YOUR GOAL → Reproduce the complete set of records exactly. No picture is to appear in the copy.

Start of Block

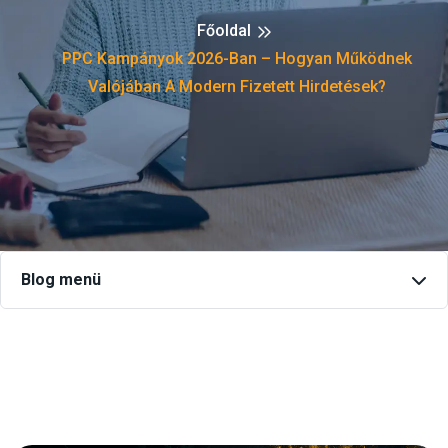
Főoldal
PPC Kampányok 2026-Ban – Hogyan Működnek
Valójában A Modern Fizetett Hirdetések?
Blog menü
Keresés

End of Block

OUTPUT →
Főoldal
PPC Kampányok 2026-Ban – Hogyan Működnek
Valójában A Modern Fizetett Hirdetések?
Blog menü
Keresés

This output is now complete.